● Task set:
[A] Summarize the passage on sugarcane by-products in two sentences.
[B] In the passage on sugarcane by-products, copy everything from "Finally, molasses, which" down to "specific biogas yields.", changing every "molasses" to "final molasses".

● Document text:
::::::::::
Vinasse, another major by-product particularly from ethanol production, is generally reported at 10–17% of cane or ethanol volume, although figures can vary depending on process type. Estimates range from 10 to 15% by volume of ethanol produced [16,49,54], with one study reporting 1.7 t per 1000 t of cane, or 17% [55]. Broader ranges (e.g., 156–910 L/tonne of cane) have been noted based on plant type [53], while others confirm 15 L/L of ethanol or 438–1038 L/t cane, equivalent to 44–104% depending on plant integration [7,56].

The by-product known as filter cake typically ranges between 2% and 5% of cane mass, with an average of 3% commonly reported [57,58]. Studies in Cuba and other countries confirm these values, citing 3–5% depending on the mill configuration and extraction method [10,18,59]. Morphological or technical evaluations corroborate this range, showing filter cake as a consistent output from juice clarification [7,60].

Finally, molasses, which is a by-product of the sugar crystallization phase, is usually found in the range of 3–5% of processed cane. ISO norms and industrial studies in various countries support values between 3% and 4.45% [59,60,61,62]. Some reports extend up to 5%, particularly when final centrifugation stages are considered [63]. These reports serve as the basis for validating the model statistically in terms of estimating the bio-products for this research.

The production of biogas from sugarcane by-products represents a sustainable opportunity to valorize waste streams generated during sugar production. The main by-products considered for biogas generation include bagasse, vinasse, filter cake, and molasses. Each of these materials has distinct biochemical characteristics that influence their specific biogas yields.

The following Equations (5) and (8) describe the calculation of the total biogas production from each by-product, based on the mass of the substrate and its specific biogas yield. The total biogas production is then obtained as the sum of the contributions from each individual by-product (9). These equations are useful for estimating the energy potential of sugar mills that implement anaerobic digestion processes as part of their waste management strategy. Additionally, they provide insights into the optimization of biogas production by identifying the most significant contributing substrates.
::::::::::
● Information supplied:
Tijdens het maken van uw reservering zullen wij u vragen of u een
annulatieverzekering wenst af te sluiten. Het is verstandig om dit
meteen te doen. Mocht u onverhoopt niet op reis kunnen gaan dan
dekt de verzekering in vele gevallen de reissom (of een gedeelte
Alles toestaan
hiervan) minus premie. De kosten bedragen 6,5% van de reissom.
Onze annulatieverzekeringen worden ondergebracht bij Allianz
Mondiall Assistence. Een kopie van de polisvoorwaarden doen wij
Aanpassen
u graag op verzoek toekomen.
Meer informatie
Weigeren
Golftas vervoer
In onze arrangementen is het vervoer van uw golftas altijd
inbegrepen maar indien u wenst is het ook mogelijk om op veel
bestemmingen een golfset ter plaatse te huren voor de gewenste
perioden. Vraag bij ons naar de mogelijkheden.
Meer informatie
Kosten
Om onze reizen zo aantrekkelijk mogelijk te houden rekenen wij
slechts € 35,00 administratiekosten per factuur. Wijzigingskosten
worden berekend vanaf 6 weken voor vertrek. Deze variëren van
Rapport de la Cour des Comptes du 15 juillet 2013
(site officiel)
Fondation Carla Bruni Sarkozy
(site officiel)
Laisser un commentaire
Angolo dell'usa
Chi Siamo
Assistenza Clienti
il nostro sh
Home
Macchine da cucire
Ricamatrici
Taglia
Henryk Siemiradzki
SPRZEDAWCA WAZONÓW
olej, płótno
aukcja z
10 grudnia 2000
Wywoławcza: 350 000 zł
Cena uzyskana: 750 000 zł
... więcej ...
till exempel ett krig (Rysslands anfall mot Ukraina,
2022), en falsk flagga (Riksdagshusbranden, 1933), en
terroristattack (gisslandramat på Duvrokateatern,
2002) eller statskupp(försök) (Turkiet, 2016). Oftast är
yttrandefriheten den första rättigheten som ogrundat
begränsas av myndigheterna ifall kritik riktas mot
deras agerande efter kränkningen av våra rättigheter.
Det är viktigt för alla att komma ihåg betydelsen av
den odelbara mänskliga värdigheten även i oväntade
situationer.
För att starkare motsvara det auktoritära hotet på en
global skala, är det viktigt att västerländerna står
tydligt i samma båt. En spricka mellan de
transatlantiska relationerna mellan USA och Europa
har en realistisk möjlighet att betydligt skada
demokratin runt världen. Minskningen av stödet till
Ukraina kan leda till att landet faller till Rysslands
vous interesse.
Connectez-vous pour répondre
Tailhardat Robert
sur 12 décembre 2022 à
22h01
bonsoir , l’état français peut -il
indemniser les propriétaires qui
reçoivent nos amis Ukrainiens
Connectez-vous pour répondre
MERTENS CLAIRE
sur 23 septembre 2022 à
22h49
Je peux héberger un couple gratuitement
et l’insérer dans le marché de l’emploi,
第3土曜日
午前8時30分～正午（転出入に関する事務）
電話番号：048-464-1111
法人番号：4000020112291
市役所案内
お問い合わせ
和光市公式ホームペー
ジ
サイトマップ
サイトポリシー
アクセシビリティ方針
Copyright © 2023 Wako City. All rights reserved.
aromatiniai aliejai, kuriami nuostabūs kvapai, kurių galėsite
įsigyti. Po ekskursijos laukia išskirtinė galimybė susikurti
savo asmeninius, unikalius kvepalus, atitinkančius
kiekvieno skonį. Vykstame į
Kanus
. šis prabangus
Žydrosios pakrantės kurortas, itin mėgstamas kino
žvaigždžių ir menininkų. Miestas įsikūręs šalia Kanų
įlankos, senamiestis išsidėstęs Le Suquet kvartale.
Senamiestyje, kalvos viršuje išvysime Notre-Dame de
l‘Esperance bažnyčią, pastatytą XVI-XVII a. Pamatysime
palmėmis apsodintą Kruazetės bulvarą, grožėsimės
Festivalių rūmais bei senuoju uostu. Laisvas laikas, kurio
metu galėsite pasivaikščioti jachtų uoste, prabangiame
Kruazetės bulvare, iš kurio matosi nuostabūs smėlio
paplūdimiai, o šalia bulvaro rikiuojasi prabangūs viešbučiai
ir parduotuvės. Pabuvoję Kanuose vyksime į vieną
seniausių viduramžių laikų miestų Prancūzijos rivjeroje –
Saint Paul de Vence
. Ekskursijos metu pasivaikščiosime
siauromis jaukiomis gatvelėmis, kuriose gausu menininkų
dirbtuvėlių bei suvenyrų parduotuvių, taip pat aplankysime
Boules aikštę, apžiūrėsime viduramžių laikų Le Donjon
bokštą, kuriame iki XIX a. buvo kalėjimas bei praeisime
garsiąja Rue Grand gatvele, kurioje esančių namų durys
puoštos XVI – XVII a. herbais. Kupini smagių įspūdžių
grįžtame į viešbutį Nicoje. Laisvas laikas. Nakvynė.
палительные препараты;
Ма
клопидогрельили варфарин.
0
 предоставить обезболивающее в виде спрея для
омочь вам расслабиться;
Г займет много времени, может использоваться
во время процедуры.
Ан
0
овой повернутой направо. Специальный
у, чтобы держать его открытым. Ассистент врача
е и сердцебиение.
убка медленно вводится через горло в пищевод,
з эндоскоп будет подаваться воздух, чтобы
::::::::::
● Task results:
[A] Reported amounts of sugarcane by-products vary: vinasse is generally 10–17% of cane or ethanol volume, filter cake typically makes up 2–5% of cane mass (about 3% on average), and molasses usually accounts for 3–5% of processed cane. Bagasse, vinasse, filter cake, and molasses can be used to generate biogas, and equations calculate each by-product's contribution from its substrate mass and specific biogas yield, then sum these contributions to estimate total biogas production.

[B]
Finally, final molasses, which is a by-product of the sugar crystallization phase, is usually found in the range of 3–5% of processed cane. ISO norms and industrial studies in various countries support values between 3% and 4.45% [59,60,61,62]. Some reports extend up to 5%, particularly when final centrifugation stages are considered [63]. These reports serve as the basis for validating the model statistically in terms of estimating the bio-products for this research.

The production of biogas from sugarcane by-products represents a sustainable opportunity to valorize waste streams generated during sugar production. The main by-products considered for biogas generation include bagasse, vinasse, filter cake, and final molasses. Each of these materials has distinct biochemical characteristics that influence their specific biogas yields.